EDM (Early Day Motion) 240 was tabled on Monday 1st June, and asks that “the draft Code of Practice for Services, public functions and associations, a copy of which was laid before this House on 21 May, be disapproved.”
Whittome’s motion seeks to scrap the harmful guidance, and at the time of writing, it has the backing of 62 MPs, including across the Midlands: Zarah Sultana Your Party MP for Coventry South, and Manuela Perteghella Liberal Democrat MP for Stratford-upon-Avon. Alongside Whittome as the primary, the motion’s sponsors (the first six members to sign their support) are: Labour MPs Stella Creasy, Kate Osborne and Lorraine Beavers, Liberal Democrat MP Marie Goldman, and Green Party MP Siân Berry.
Constituents are encouraged to write to their own MP, asking them to sign too, or join the Mass Lobby on 25th June to see their MP face to face in parliament. Trans+ Solidarity Alliance explain that while the motion is unlikely to stop the guidance, the more signatures it receives, the harder it is to ignore.

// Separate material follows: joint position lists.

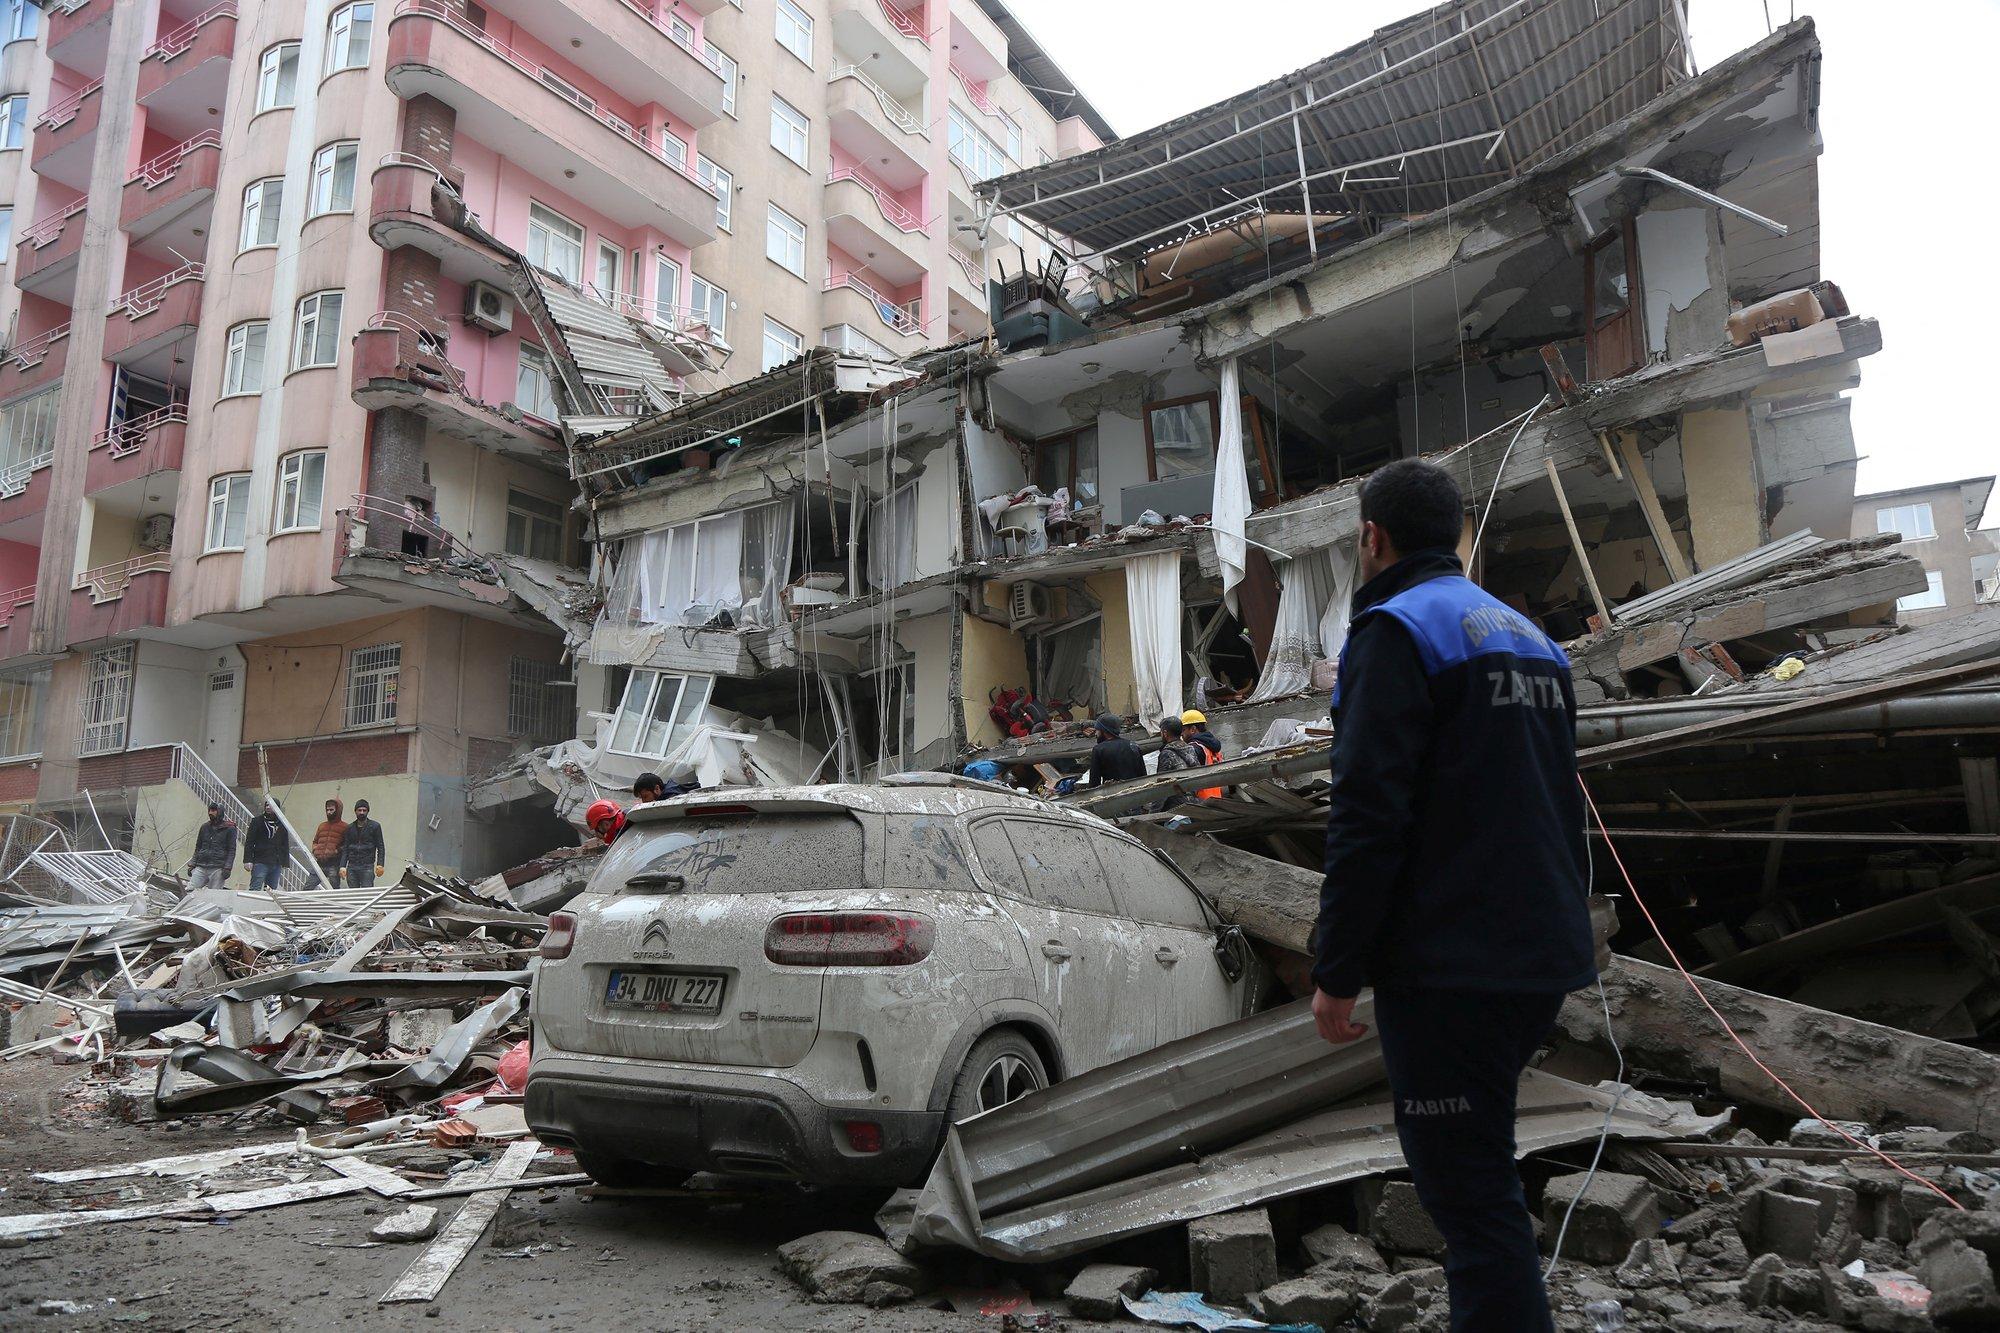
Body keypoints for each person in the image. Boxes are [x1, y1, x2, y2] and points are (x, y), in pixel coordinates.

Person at [1311, 459, 1595, 1333]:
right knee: (1482, 1172)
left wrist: (1337, 968)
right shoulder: (1531, 638)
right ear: (1459, 534)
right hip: (1535, 956)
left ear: (1372, 537)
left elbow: (1369, 814)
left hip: (1451, 969)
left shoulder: (1396, 630)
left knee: (1470, 1199)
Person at [183, 802, 236, 892]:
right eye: (210, 810)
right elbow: (198, 847)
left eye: (213, 810)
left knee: (213, 895)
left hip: (218, 868)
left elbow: (232, 850)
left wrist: (227, 867)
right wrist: (192, 864)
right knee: (190, 891)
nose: (210, 813)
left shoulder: (229, 829)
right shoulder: (205, 827)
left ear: (220, 812)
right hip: (201, 866)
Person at [1153, 716, 1201, 810]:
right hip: (1193, 802)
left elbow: (1162, 787)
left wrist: (1153, 813)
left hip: (1175, 808)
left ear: (1165, 733)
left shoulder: (1167, 753)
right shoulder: (1190, 749)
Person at [1083, 714, 1145, 787]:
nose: (1096, 734)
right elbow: (1143, 776)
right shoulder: (1133, 745)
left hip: (1113, 794)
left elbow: (1094, 782)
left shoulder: (1098, 750)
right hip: (1135, 792)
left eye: (1097, 730)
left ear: (1104, 730)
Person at [339, 798, 387, 888]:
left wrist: (380, 864)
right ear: (355, 811)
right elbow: (346, 848)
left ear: (368, 811)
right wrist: (342, 866)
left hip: (367, 866)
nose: (361, 812)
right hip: (352, 866)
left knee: (367, 893)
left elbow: (381, 847)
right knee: (353, 894)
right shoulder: (350, 828)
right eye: (359, 810)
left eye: (364, 810)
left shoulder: (375, 826)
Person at [243, 800, 290, 891]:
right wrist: (247, 860)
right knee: (255, 888)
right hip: (260, 861)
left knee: (271, 891)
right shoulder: (257, 821)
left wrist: (285, 862)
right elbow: (249, 842)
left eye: (271, 805)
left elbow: (284, 844)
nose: (268, 807)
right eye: (267, 805)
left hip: (276, 862)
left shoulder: (282, 824)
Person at [1180, 709, 1226, 800]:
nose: (1181, 734)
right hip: (1217, 797)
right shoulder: (1212, 746)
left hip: (1202, 800)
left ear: (1193, 729)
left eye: (1183, 730)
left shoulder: (1194, 748)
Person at [311, 799, 348, 884]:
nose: (329, 812)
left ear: (338, 810)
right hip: (319, 862)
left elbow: (347, 845)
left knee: (333, 889)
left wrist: (337, 851)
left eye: (331, 810)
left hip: (334, 864)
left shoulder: (345, 827)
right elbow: (315, 841)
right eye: (327, 810)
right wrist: (315, 849)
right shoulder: (322, 826)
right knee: (308, 888)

In a post on social media, they write: “The guidance tries to push trans people out of public life. It is not workable for those told to implement it. It puts everyone at risk of dangerous gender policing."
Speaking on the motion, Nadia Whittome MP adds: “Alongside colleagues, I have tabled a motion to disapprove the Equality Act 2010: Draft Code of Practice for Services, public functions and associations. We cannot support it, and we have a responsibility to our trans constituents to resist it.
“This motion is currently the only available mechanism through which Parliament can reject the EHRC’s Code of Practice; if it is debated and passed within the 40-day scrutiny window, it would prevent the Code from being issued by the EHRC and coming into force.
“The Code will exclude trans people from services and facilities that they have long used without issue, putting them at increased risk of harassment and violence, and effectively pushing them out of public life.
“It ushers in an era of enforced segregation for trans people, the policing of which will be outsourced to service providers, including businesses, charities and public bodies.
“In the statement to the House of Commons yesterday, the Minister even suggested that where members of the public are unsure of someone’s gender within a single-sex facility, ‘most people will have the common sense to step in where necessary or, if they are concerned, to alert a member of staff.’
“Meanwhile, this guidance does not give clarity and confidence to organisations that want to be trans-inclusive. Its impact also extends beyond the rights of trans people. The government’s own Equality Impact Assessment warns that ‘women who are considered masculine may face greater scrutiny’ and that disabled people could face adverse impacts.
“The Code represents a profound rollback of rights, which will affect trans people directly and erode the principles of inclusion, dignity and equality upon which all our rights depend.
“This guidance must not become statutory; the government should withdraw it and instead legislate to clarify and protect trans people’s rights, privacy and inclusion.”